When you drop an object near the Earth's surface without any other forces acting, it accelerates downward due to gravity. This is known as free-fall acceleration and is denoted by the symbol \( g \). On Earth, \( g \) has a consistent value of about \( 9.81 \, \text{m/s}^2 \). This constant gravitational acceleration is key in problems where we need to consider the motion of objects solely influenced by Earth's gravity.
In the case of an electron experiencing the same acceleration due to a proton, it would mean that the forces acting on it mimic that of an object freely falling on Earth. Despite the incredibly small masses involved, the principles remain the same: seek a scenario where the gravitational pull from a proton causes the electron to accelerate at \( 9.81 \, \text{m/s}^2 \).
If an electron were released on Earth's surface under normal conditions, it would undergo this free-fall acceleration due to Earth's gravity. However, when evaluating forces on atomic particles, especially within a different context like the proton scenario, this simplification serves to compare gravitational versus other fundamental forces at play.

Coulomb's Law describes the force exerted by charged objects on one another. It is expressed mathematically as: \[ F_e = \frac{k |q_1 q_2|}{r^2}, \]where:

• \( F_e \) is the electric force between two charges.
• \( k = 8.988 \times 10^9 \, \text{N m}^2/\text{C}^2 \) is Coulomb's constant.
• \( q_1 \) and \( q_2 \) are the magnitudes of the charges.
• \( r \) is the distance between the charges.

Coulomb's Law shows that electric forces increase with the charge amount but decrease with the square of the distance between them.
This law comes into play in scenarios involving charged particles such as electrons and protons. It outlines how these particles interact electrically, exerting forces of attraction or repulsion depending on their charge signs.
In situations where expressive electric fields like Earth's hypothetical proton composition are considered, the electric force can be dominant. Thus, it renders gravitational effects nearly negligible by comparison, emphasizing the potency of electromagnetic interactions at short ranges.

The gravitational constant, denoted as \( G \), is a fundamental constant in physics representing the strength of gravity in the universe. It appears in the universal law of gravitation:\[ F_g = \frac{G m_1 m_2}{r^2} \] where:

• \( F_g \) is the gravitational force between two masses \( m_1 \) and \( m_2 \).
• \( G = 6.674 \times 10^{-11} \, \text{N m}^2/\text{kg}^2 \).
• \( r \) is the distance between the centers of the two masses.

The value of \( G \) is tiny, reflecting gravity's relatively weak influence compared to other fundamental forces like electromagnetism. Despite its small magnitude, \( G \) is crucial for calculations involving astronomical bodies and derivations of planetary orbits.
In the context of particle interactions, such as between an electron and a proton, \( G \) helps calculate the minuscule gravitational pull these particles would exert on each other. However, given their small masses, this force is generally much less significant than other forces like the electric force dominated by Coulomb's Law.
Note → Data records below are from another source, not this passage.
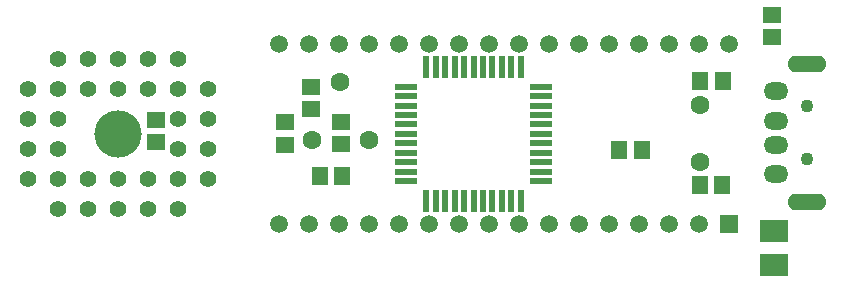
<source format=gbr>
G04 DipTrace 4.1.3.1*
G04 TopMask.gbr*
%MOIN*%
G04 #@! TF.FileFunction,Soldermask,Top*
G04 #@! TF.Part,Single*
%ADD31C,0.059055*%
%ADD33C,0.043307*%
%ADD34C,0.15748*%
%ADD39C,0.062992*%
%ADD43R,0.062992X0.062992*%
%ADD45C,0.055118*%
%ADD47R,0.023622X0.074803*%
%ADD49R,0.074803X0.023622*%
%ADD51C,0.062992*%
%ADD52O,0.129921X0.055118*%
%ADD54O,0.082677X0.059055*%
%ADD56R,0.09252X0.074803*%
%ADD58R,0.062992X0.055118*%
%ADD60R,0.055118X0.062992*%
%FSLAX26Y26*%
G04*
G70*
G90*
G75*
G01*
G04 TopMask*
%LPD*%
D60*
X2763780Y1086614D3*
X2838583D3*
X2761811Y742126D3*
X2836614D3*
D58*
X1466535Y994094D3*
Y1068898D3*
X950787Y883858D3*
Y958661D3*
X1564961Y877953D3*
Y952756D3*
X1377953Y875984D3*
Y950787D3*
D56*
X3007874Y588583D3*
Y474409D3*
D58*
X3001969Y1234252D3*
Y1309055D3*
D60*
X2494094Y858268D3*
X2568898D3*
X1570866Y769685D3*
X1496063D3*
D54*
X3015748Y777559D3*
Y875984D3*
Y954724D3*
Y1053150D3*
D52*
X3118110Y1145669D3*
Y685039D3*
D33*
Y1003937D3*
Y826772D3*
D51*
X1561024Y1084646D3*
D49*
X1783465Y1068898D3*
Y1037402D3*
Y1005906D3*
Y974409D3*
Y942913D3*
Y911417D3*
Y879921D3*
Y848425D3*
Y816929D3*
Y785433D3*
Y753937D3*
D47*
X1850394Y687008D3*
X1881890D3*
X1913386D3*
X1944882D3*
X1976378D3*
X2007874D3*
X2039370D3*
X2070866D3*
X2102362D3*
X2133858D3*
X2165354D3*
D49*
X2232283Y753937D3*
Y785433D3*
Y816929D3*
Y848425D3*
Y879921D3*
Y911417D3*
Y942913D3*
Y974409D3*
Y1005906D3*
Y1037402D3*
Y1068898D3*
D47*
X2165354Y1135827D3*
X2133858D3*
X2102362D3*
X2070866D3*
X2039370D3*
X2007874D3*
X1976378D3*
X1944882D3*
X1913386D3*
X1881890D3*
X1850394D3*
D45*
X1024016Y962598D3*
X1124016Y862598D3*
X1024016D3*
X1124016Y762598D3*
X1024016Y662598D3*
Y762598D3*
X924016Y662598D3*
Y762598D3*
X824016Y662598D3*
Y762598D3*
X724016Y662598D3*
Y762598D3*
X624016Y662598D3*
X524016Y762598D3*
X624016D3*
X524016Y862598D3*
X624016D3*
X524016Y962598D3*
X624016D3*
X524016Y1062598D3*
X624016D3*
X724016Y1162598D3*
Y1062598D3*
X824016Y1162598D3*
Y1062598D3*
X924016Y1162598D3*
Y1062598D3*
X1024016Y1162598D3*
X1124016Y1062598D3*
X1024016D3*
X1124016Y962598D3*
X624016Y1162598D3*
D34*
X824016Y912598D3*
D43*
X2860236Y612598D3*
D31*
X2760236D3*
X2660236D3*
X2560236D3*
X2460236D3*
X2360236D3*
X2260236D3*
X2160236D3*
X2060236D3*
X1960236D3*
X1860236D3*
X1760236D3*
X1660236D3*
X1560236D3*
X1460236D3*
X1360236D3*
Y1212598D3*
X1460236D3*
X1560236D3*
X1660236D3*
X1760236D3*
X1860236D3*
X1960236D3*
X2060236D3*
X2160236D3*
X2260236D3*
X2360236D3*
X2460236D3*
X2560236D3*
X2660236D3*
X2760236D3*
X2860236D3*
D39*
X1470472Y889764D3*
X1660472D3*
X2761811Y1007874D3*
Y817874D3*
M02*

</source>
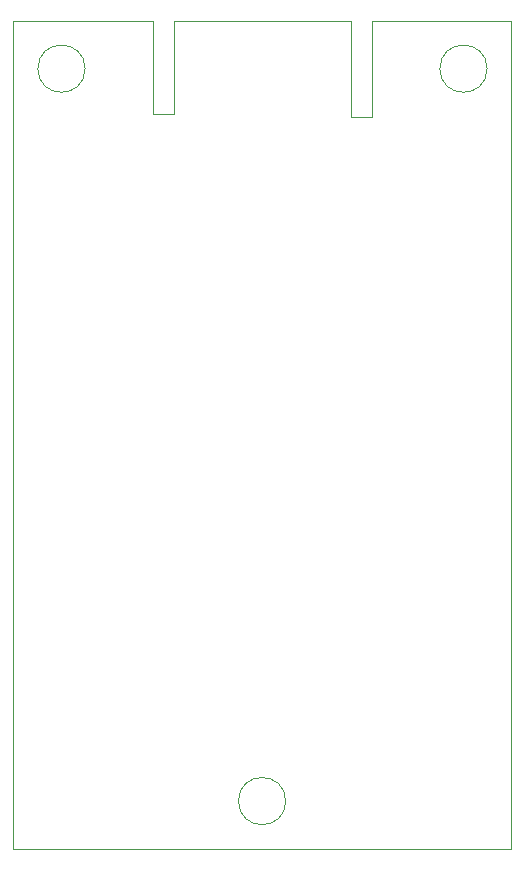
<source format=gm1>
G04 #@! TF.GenerationSoftware,KiCad,Pcbnew,6.0.10*
G04 #@! TF.CreationDate,2023-07-05T17:30:50-05:00*
G04 #@! TF.ProjectId,gas_control_board,6761735f-636f-46e7-9472-6f6c5f626f61,rev?*
G04 #@! TF.SameCoordinates,Original*
G04 #@! TF.FileFunction,Profile,NP*
%FSLAX46Y46*%
G04 Gerber Fmt 4.6, Leading zero omitted, Abs format (unit mm)*
G04 Created by KiCad (PCBNEW 6.0.10) date 2023-07-05 17:30:50*
%MOMM*%
%LPD*%
G01*
G04 APERTURE LIST*
G04 #@! TA.AperFunction,Profile*
%ADD10C,0.100000*%
G04 #@! TD*
G04 APERTURE END LIST*
D10*
X4064000Y-70104000D02*
X4064000Y0D01*
X46228000Y-70104000D02*
X4064000Y-70104000D01*
X27146000Y-66072000D02*
G75*
G03*
X27146000Y-66072000I-2000000J0D01*
G01*
X10160000Y-4064000D02*
G75*
G03*
X10160000Y-4064000I-2000000J0D01*
G01*
X17653000Y-7874000D02*
X15875000Y-7874000D01*
X44196000Y-4064000D02*
G75*
G03*
X44196000Y-4064000I-2000000J0D01*
G01*
X15875000Y0D02*
X4064000Y0D01*
X15875000Y-7874000D02*
X15875000Y0D01*
X17653000Y0D02*
X17653000Y-7874000D01*
X34417000Y-8128000D02*
X32639000Y-8128000D01*
X34417000Y0D02*
X34417000Y-8128000D01*
X46228000Y0D02*
X46228000Y-70104000D01*
X46228000Y0D02*
X34417000Y0D01*
X32639000Y-8128000D02*
X32639000Y0D01*
X32639000Y0D02*
X17653000Y0D01*
M02*

</source>
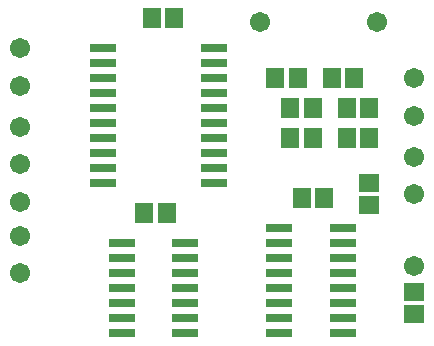
<source format=gts>
G04 DipTrace 3.0.0.2*
G04 RGBI-AnalogRGB.GTS*
%MOMM*%
G04 #@! TF.FileFunction,Soldermask,Top*
G04 #@! TF.Part,Single*
%ADD25R,1.7032X1.5032*%
%ADD27R,1.5032X1.7032*%
%ADD29C,1.7032*%
%ADD31R,2.2032X0.8032*%
%FSLAX35Y35*%
G04*
G71*
G90*
G75*
G01*
G04 TopMask*
%LPD*%
D31*
X3477260Y2239010D3*
Y2112010D3*
Y1985010D3*
Y1858010D3*
Y1731010D3*
Y1604010D3*
Y1477010D3*
Y1350010D3*
X4017260D3*
Y1477010D3*
Y1604010D3*
Y1731010D3*
Y1858010D3*
Y1985010D3*
Y2112010D3*
Y2239010D3*
X2143760Y2112010D3*
Y1985010D3*
Y1858010D3*
Y1731010D3*
Y1604010D3*
Y1477010D3*
Y1350010D3*
X2683760D3*
Y1477010D3*
Y1604010D3*
Y1731010D3*
Y1858010D3*
Y1985010D3*
Y2112010D3*
X1985010Y3763010D3*
Y3636010D3*
Y3509010D3*
Y3382010D3*
Y3255010D3*
Y3128010D3*
Y3001010D3*
Y2874010D3*
Y2747010D3*
Y2620010D3*
X2925010D3*
Y2747010D3*
Y2874010D3*
Y3001010D3*
Y3128010D3*
Y3255010D3*
Y3382010D3*
Y3509010D3*
Y3636010D3*
Y3763010D3*
D29*
X1286510D3*
Y3445510D3*
Y3096260D3*
Y2778760D3*
Y2461260D3*
Y2175510D3*
Y1858010D3*
D27*
X2397760Y4017010D3*
X2587760D3*
X3667760Y2493010D3*
X3857760D3*
X2334260Y2366010D3*
X2524260D3*
D29*
X4620260Y3509010D3*
Y3191510D3*
Y2842260D3*
Y2524760D3*
Y1921510D3*
D25*
X4239260Y2620010D3*
Y2430010D3*
D27*
X4048760Y3001010D3*
X4238760D3*
X3572510Y3255010D3*
X3762510D3*
X3921760Y3509010D3*
X4111760D3*
X3445510D3*
X3635510D3*
X3572510Y3001010D3*
X3762510D3*
X4048760Y3255010D3*
X4238760D3*
D25*
X4620260Y1698760D3*
Y1508760D3*
D29*
X3318510Y3985260D3*
X4302760D3*
M02*

</source>
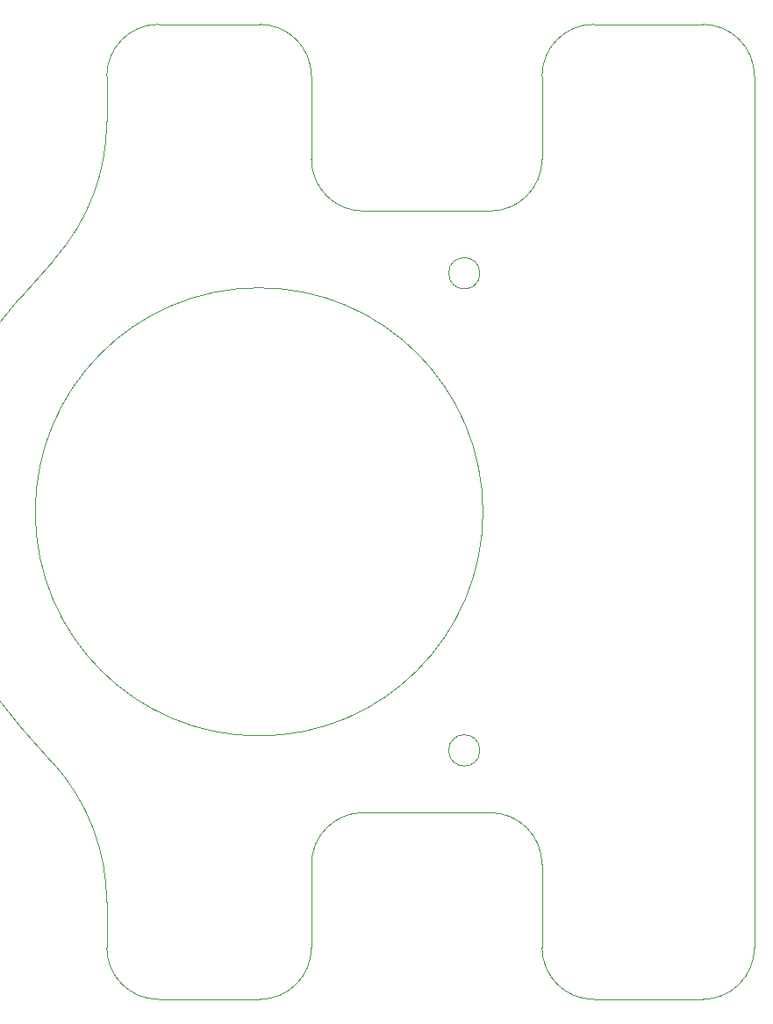
<source format=gbr>
G04 #@! TF.GenerationSoftware,KiCad,Pcbnew,9.0.2*
G04 #@! TF.CreationDate,2025-10-02T21:34:41-04:00*
G04 #@! TF.ProjectId,Trackball,54726163-6b62-4616-9c6c-2e6b69636164,rev?*
G04 #@! TF.SameCoordinates,Original*
G04 #@! TF.FileFunction,Profile,NP*
%FSLAX46Y46*%
G04 Gerber Fmt 4.6, Leading zero omitted, Abs format (unit mm)*
G04 Created by KiCad (PCBNEW 9.0.2) date 2025-10-02 21:34:41*
%MOMM*%
%LPD*%
G01*
G04 APERTURE LIST*
G04 #@! TA.AperFunction,Profile*
%ADD10C,0.050000*%
G04 #@! TD*
G04 APERTURE END LIST*
D10*
X422025000Y-101625000D02*
G75*
G02*
X378825000Y-101625000I-21600000J0D01*
G01*
X378825000Y-101625000D02*
G75*
G02*
X422025000Y-101625000I21600000J0D01*
G01*
X410475000Y-72625000D02*
G75*
G02*
X405475000Y-67625000I0J5000000D01*
G01*
X427725000Y-143625000D02*
X427725000Y-135625000D01*
X410475000Y-72625000D02*
X422725000Y-72625000D01*
X400475000Y-148625000D02*
X390725000Y-148625000D01*
X385725000Y-63983709D02*
G75*
G02*
X380629822Y-77319602I-20000000J9D01*
G01*
X377225000Y-122125000D02*
G75*
G02*
X377225000Y-81125000I23162440J20500000D01*
G01*
X380629827Y-77319606D02*
X377225001Y-81125000D01*
X400475000Y-54625000D02*
X390725000Y-54625000D01*
X427725000Y-59625000D02*
G75*
G02*
X432725000Y-54625000I5000000J0D01*
G01*
X405475000Y-67625000D02*
X405475000Y-59625000D01*
X421728330Y-78625000D02*
G75*
G02*
X418721670Y-78625000I-1503330J0D01*
G01*
X418721670Y-78625000D02*
G75*
G02*
X421728330Y-78625000I1503330J0D01*
G01*
X427725000Y-59625000D02*
X427725000Y-67625000D01*
X385725000Y-143625000D02*
X385725000Y-139266291D01*
X385725000Y-59625000D02*
G75*
G02*
X390725000Y-54625000I5000000J0D01*
G01*
X400475000Y-54625000D02*
G75*
G02*
X405475000Y-59625000I0J-5000000D01*
G01*
X448225000Y-101625000D02*
X448225000Y-59625000D01*
X432725000Y-148625000D02*
G75*
G02*
X427725000Y-143625000I0J5000000D01*
G01*
X380629827Y-125930394D02*
X377225001Y-122125000D01*
X421728330Y-124625000D02*
G75*
G02*
X418721670Y-124625000I-1503330J0D01*
G01*
X418721670Y-124625000D02*
G75*
G02*
X421728330Y-124625000I1503330J0D01*
G01*
X448225000Y-101625000D02*
X448225000Y-143625000D01*
X432725000Y-148625000D02*
X443225000Y-148625000D01*
X390725000Y-148625000D02*
G75*
G02*
X385725000Y-143625000I0J5000000D01*
G01*
X380629827Y-125930394D02*
G75*
G02*
X385725006Y-139266291I-14904827J-13335906D01*
G01*
X427725000Y-67625000D02*
G75*
G02*
X422725000Y-72625000I-5000000J0D01*
G01*
X385725000Y-59625000D02*
X385725000Y-63983709D01*
X405475000Y-135625000D02*
G75*
G02*
X410475000Y-130625000I5000000J0D01*
G01*
X448225000Y-143625000D02*
G75*
G02*
X443225000Y-148625000I-5000000J0D01*
G01*
X410475000Y-130625000D02*
X422725000Y-130625000D01*
X405475000Y-143625000D02*
G75*
G02*
X400475000Y-148625000I-5000000J0D01*
G01*
X405475000Y-135625000D02*
X405475000Y-143625000D01*
X443225000Y-54625000D02*
G75*
G02*
X448225000Y-59625000I0J-5000000D01*
G01*
X432725000Y-54625000D02*
X443225000Y-54625000D01*
X422725000Y-130625000D02*
G75*
G02*
X427725000Y-135625000I0J-5000000D01*
G01*
M02*

</source>
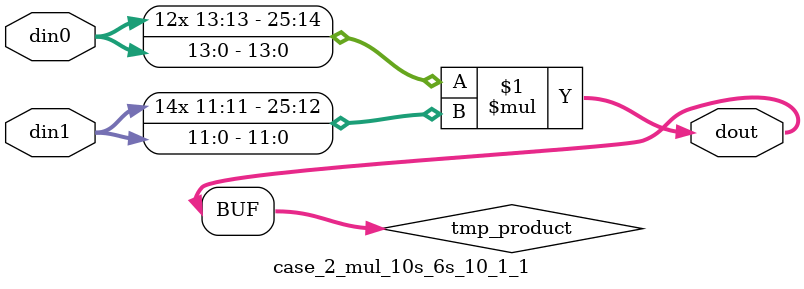
<source format=v>

`timescale 1 ns / 1 ps

 module case_2_mul_10s_6s_10_1_1(din0, din1, dout);
parameter ID = 1;
parameter NUM_STAGE = 0;
parameter din0_WIDTH = 14;
parameter din1_WIDTH = 12;
parameter dout_WIDTH = 26;

input [din0_WIDTH - 1 : 0] din0; 
input [din1_WIDTH - 1 : 0] din1; 
output [dout_WIDTH - 1 : 0] dout;

wire signed [dout_WIDTH - 1 : 0] tmp_product;



























assign tmp_product = $signed(din0) * $signed(din1);








assign dout = tmp_product;





















endmodule

</source>
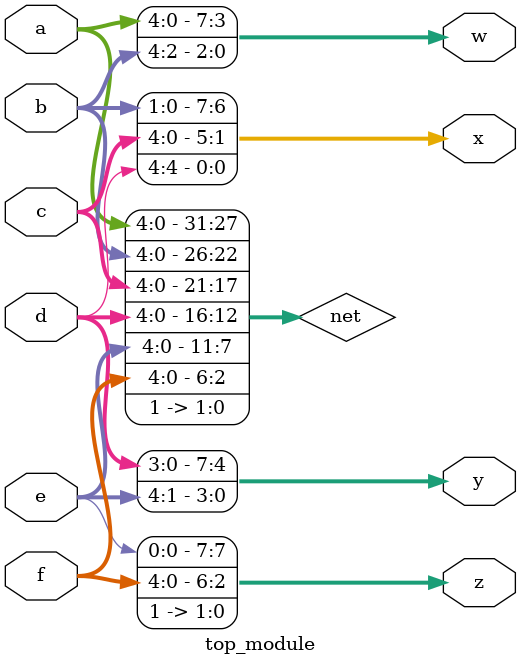
<source format=v>
module top_module (
    input [4:0] a, b, c, d, e, f,
    output [7:0] w, x, y, z );

    wire [31:0] net;
    
    assign net = {a[4:0], b[4:0], c[4:0], d[4:0], e[4:0], f[4:0], 2'b11};
    assign w = net[31:24];
    assign x = net[23:16];
    assign y = net[15:8];
    assign z = net[7:0];

endmodule

</source>
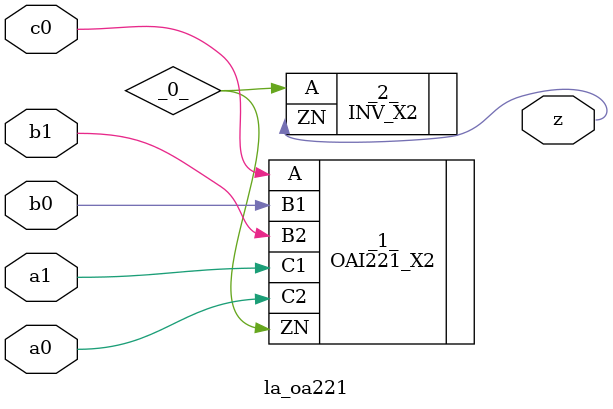
<source format=v>

/* Generated by Yosys 0.44 (git sha1 80ba43d26, g++ 11.4.0-1ubuntu1~22.04 -fPIC -O3) */

(* top =  1  *)
(* src = "inputs/la_oa221.v:10.1-23.10" *)
module la_oa221 (
    a0,
    a1,
    b0,
    b1,
    c0,
    z
);
  wire _0_;
  (* src = "inputs/la_oa221.v:13.12-13.14" *)
  input a0;
  wire a0;
  (* src = "inputs/la_oa221.v:14.12-14.14" *)
  input a1;
  wire a1;
  (* src = "inputs/la_oa221.v:15.12-15.14" *)
  input b0;
  wire b0;
  (* src = "inputs/la_oa221.v:16.12-16.14" *)
  input b1;
  wire b1;
  (* src = "inputs/la_oa221.v:17.12-17.14" *)
  input c0;
  wire c0;
  (* src = "inputs/la_oa221.v:18.12-18.13" *)
  output z;
  wire z;
  OAI221_X2 _1_ (
      .A (c0),
      .B1(b0),
      .B2(b1),
      .C1(a1),
      .C2(a0),
      .ZN(_0_)
  );
  INV_X2 _2_ (
      .A (_0_),
      .ZN(z)
  );
endmodule

</source>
Electric force is a fundamental aspect of physics governing how charged particles like electrons and protons interact. According to Coulomb's Law, charged objects exert forces on each other, which can be either attractive or repulsive based on their charges.

• For like charges, the force is repulsive.
• For opposite charges, the force is attractive.

It is important to note that the electric force is significantly more powerful than the gravitational force, particularly over short distances. This powerful force influences many physical phenomena, especially at the atomic and molecular level.
In educational experiments or problem-solving situations, such as when comparing gravitational and electric forces, it is common to find the electric force predominates. This principle becomes evident when determining an electron’s acceleration because the overwhelming influence of electric force often overshadows any gravitational interaction.
This is why, when tasked to equate an electric force scenario to a gravitational one, the emphasis is on matching accelerations rather than forces themselves, as the scales at which they operate are vastly different.